### YOUR OBJECTIVE
Find "right shoulder: (82, 212)" and "right back paw: (117, 283)" in the records below. Copy the lines holding them and every line between, exactly, and no others.

Data entries:
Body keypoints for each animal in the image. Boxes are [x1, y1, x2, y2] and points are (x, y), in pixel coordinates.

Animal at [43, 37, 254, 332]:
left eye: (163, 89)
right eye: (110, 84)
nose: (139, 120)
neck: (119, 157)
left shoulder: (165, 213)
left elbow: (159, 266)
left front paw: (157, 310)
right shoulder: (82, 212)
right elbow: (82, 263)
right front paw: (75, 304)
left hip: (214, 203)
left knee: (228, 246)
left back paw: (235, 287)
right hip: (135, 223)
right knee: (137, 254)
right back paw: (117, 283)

---

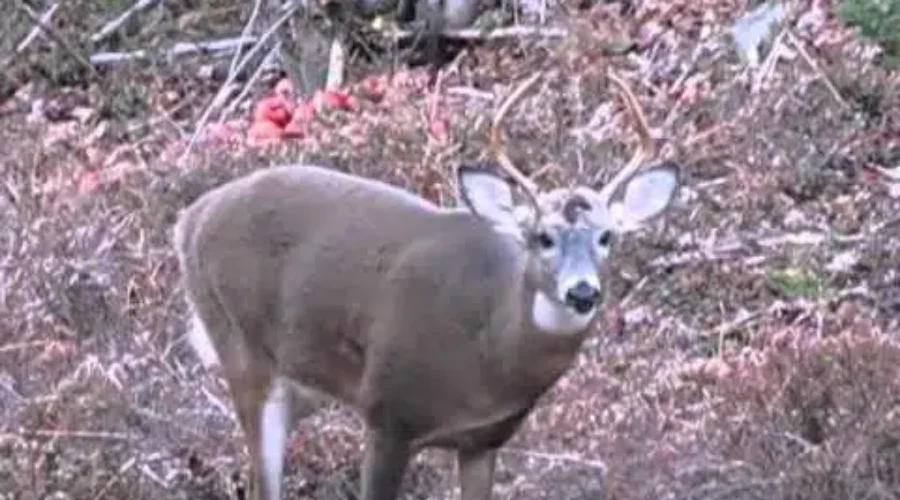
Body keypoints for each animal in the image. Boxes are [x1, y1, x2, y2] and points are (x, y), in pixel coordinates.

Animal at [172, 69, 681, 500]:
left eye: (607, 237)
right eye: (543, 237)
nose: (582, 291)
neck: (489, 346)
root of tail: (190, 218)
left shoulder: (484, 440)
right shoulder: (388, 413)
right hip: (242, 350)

### ANSWER TO THE EXERCISE
right shoulder: (82, 212)
right elbow: (82, 263)
right front paw: (75, 304)
left hip: (214, 203)
left knee: (228, 246)
left back paw: (235, 287)
right hip: (135, 223)
right knee: (137, 254)
right back paw: (117, 283)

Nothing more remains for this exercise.